Gli Invincibili sono stati simbolo di un’Italia che voleva ripartire dopo i disastri della Seconda Guerra Mondiale. Una squadra contro ogni difficoltà e consapevole del ruolo sociale che ricopriva. All’epoca incontrare Mazzola per le strade di Torino non era impossibile e allo stesso tempo era facile che quei giocatori aiutassero le persone in difficoltà.
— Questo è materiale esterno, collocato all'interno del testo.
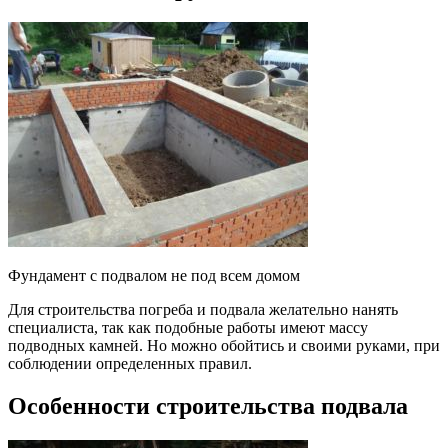
Фундамент с подвалом не под всем домом
Для строительства погреба и подвала желательно нанять
специалиста, так как подобные работы имеют массу
подводных камней. Но можно обойтись и своими руками, при
соблюдении определенных правил.
Особенности строительства подвала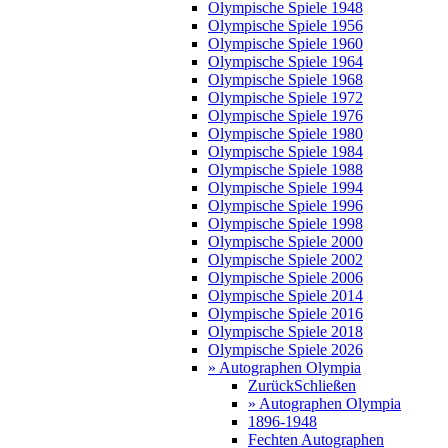
Olympische Spiele 1948
Olympische Spiele 1956
Olympische Spiele 1960
Olympische Spiele 1964
Olympische Spiele 1968
Olympische Spiele 1972
Olympische Spiele 1976
Olympische Spiele 1980
Olympische Spiele 1984
Olympische Spiele 1988
Olympische Spiele 1994
Olympische Spiele 1996
Olympische Spiele 1998
Olympische Spiele 2000
Olympische Spiele 2002
Olympische Spiele 2006
Olympische Spiele 2014
Olympische Spiele 2016
Olympische Spiele 2018
Olympische Spiele 2026
» Autographen Olympia
Zurück
Schließen
» Autographen Olympia
1896-1948
Fechten Autographen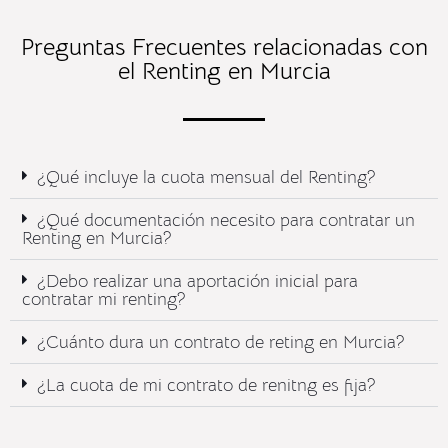
Preguntas Frecuentes relacionadas con
el Renting en Murcia
¿Qué incluye la cuota mensual del Renting?​
¿Qué documentación necesito para contratar un
Renting en Murcia?
¿Debo realizar una aportación inicial para
contratar mi renting?
¿Cuánto dura un contrato de reting en Murcia?
¿La cuota de mi contrato de renitng es fija?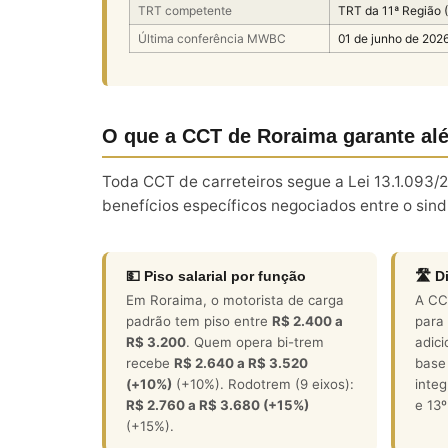
TRT competente
TRT da 11ª Região
Última conferência MWBC
01 de junho de 202
O que a CCT de Roraima garante alé
Toda CCT de carreteiros segue a Lei 13.1.093/
benefícios específicos negociados entre o sindi
💵 Piso salarial por função
🛣️ D
Em Roraima, o motorista de carga
A CCT
padrão tem piso entre
R$ 2.400 a
para 
R$ 3.200
. Quem opera bi-trem
adici
recebe
R$ 2.640 a R$ 3.520
base 
(+10%)
(+10%). Rodotrem (9 eixos):
integ
R$ 2.760 a R$ 3.680 (+15%)
e 13º
(+15%).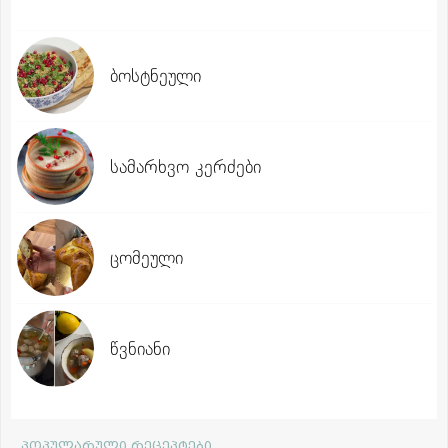
ბოსტნეული
სამარხვო კერძები
ცომეული
წვნიანი
პოპულარული რეცეპტები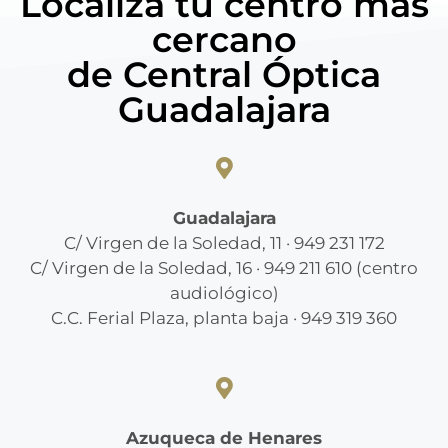
Localiza tu centro más
cercano
de Central Óptica
Guadalajara
Guadalajara
C/ Virgen de la Soledad, 11 · 949 231 172
C/ Virgen de la Soledad, 16 · 949 211 610 (centro
audiológico)
C.C. Ferial Plaza, planta baja · 949 319 360
Azuqueca de Henares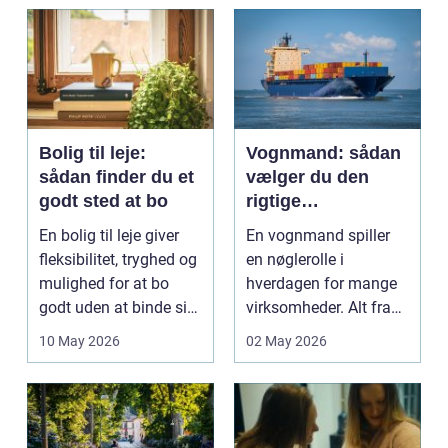
og pra...
Bolig til leje:
Vognmand: sådan
sådan finder du et
vælger du den
godt sted at bo
rigtige
samarbejdspartner
En bolig til leje giver
En vognmand spiller
fleksibilitet, tryghed og
en nøglerolle i
mulighed for at bo
hverdagen for mange
godt uden at binde sig
virksomheder. Alt fra
ø...
byggematerialer...
10 May 2026
02 May 2026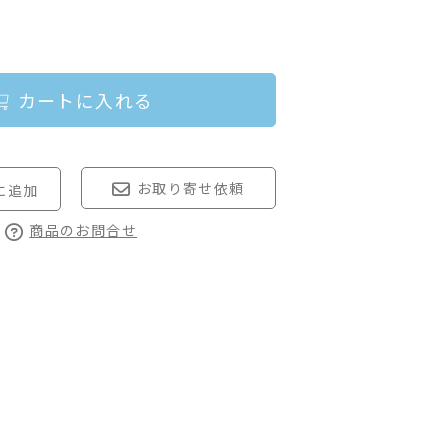
カートに入れる
お取り寄せ依頼
商品のお問合せ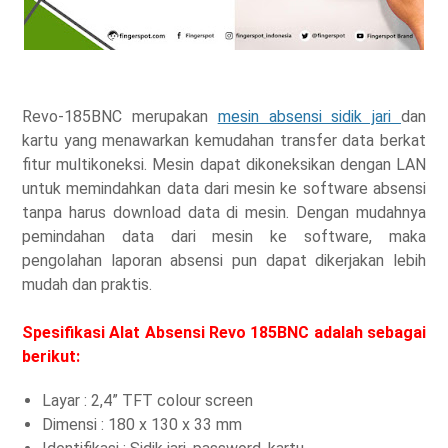
Revo-185BNC merupakan
mesin absensi sidik jari
dan
kartu yang menawarkan kemudahan transfer data berkat
fitur multikoneksi. Mesin dapat dikoneksikan dengan LAN
untuk memindahkan data dari mesin ke software absensi
tanpa harus download data di mesin. Dengan mudahnya
pemindahan data dari mesin ke software, maka
pengolahan laporan absensi pun dapat dikerjakan lebih
mudah dan praktis.
Spesifikasi Alat Absensi Revo 185BNC adalah sebagai
berikut:
Layar : 2,4” TFT colour screen
Dimensi : 180 x 130 x 33 mm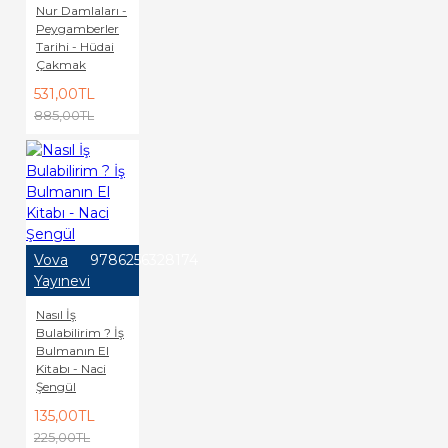
Nur Damlaları -
Peygamberler
Tarihi - Hüdai
Çakmak
531,00TL
885,00TL
Vova
9786256328174
Yayınevi
Nasıl İş
Bulabilirim ? İş
Bulmanın El
Kitabı - Naci
Şengül
135,00TL
225,00TL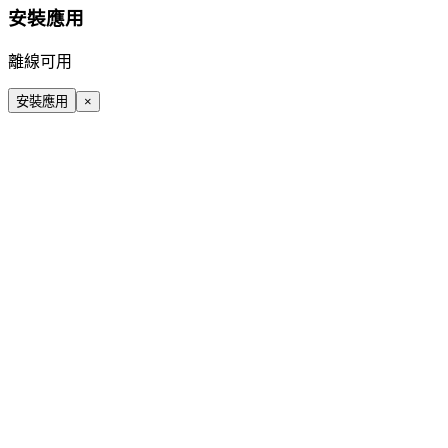
安裝應用
離線可用
安裝應用
×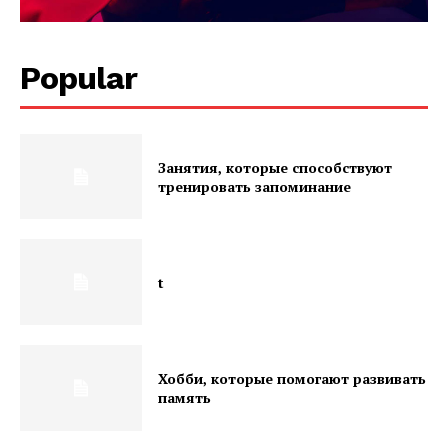
Popular
Занятия, которые способствуют
тренировать запоминание
t
Хобби, которые помогают развивать
память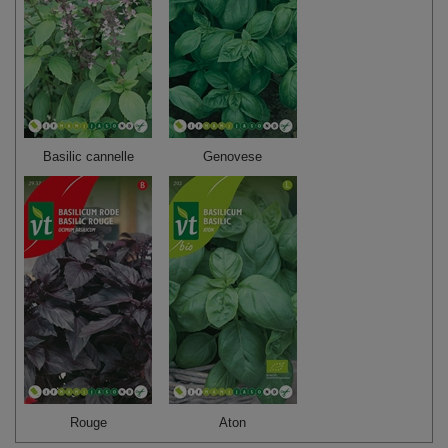
Basilic cannelle
Genovese
Rouge
Aton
A capo di tutti c’era Ferruccio Novo, il presidente del Grande Torino. A lui di richieste di aiuto ne arrivavano di continuo. Si segnava tutto. C’era chi chiedeva un lavoro, chi aiuti economici o chi voleva solamente un biglietto per vedere una partita. Agenda e penna in mano, nome, cognome e richiesta segnati.
Il Grande Torino era amato anche per questo. Senza tutto ciò non sarebbe mai stato Grande, ma solamente Torino. Lo stesso epilogo di quella squadra è arrivato per tendere la mano a chi era in difficoltà. Era il 3 maggio, il Toro era a Lisbona per mantenere una promessa. Francisco Ferreira aveva chiesto a Mazzola di aiutarlo. Era in difficoltà economica e stava per lasciare il calcio. Da lì l’idea. Benfica contro Torino, partita amichevole. Tutti a Lisbona sarebbero corsi per vedere il Toro. E così fu. I granata lasciarono vincere i portoghesi 4-3 e poi tornarono a casa, dove non arrivarono mai. Da Lisbona presero la strada che li portò nel mito. Lo schianto di Superga è il finale triste che in una favola non c’è mai.
C’è chi piange, chi stringe il figlio memore di quando gli raccontava la storia del Grande Torino e chi sogna di poter leggere quei nomi un giorno. Poi l’applauso e tutti urlano “Campioni!”. Oggi Superga è deserta, non ci sono bambini sognanti o anziani memori di quel periodo. Sono tutti a casa a guardare la basilica dal loro balcone. Il ricordo del Grande Torino, però, c’è sempre. Fa parte del paesaggio. Fa parte della vita.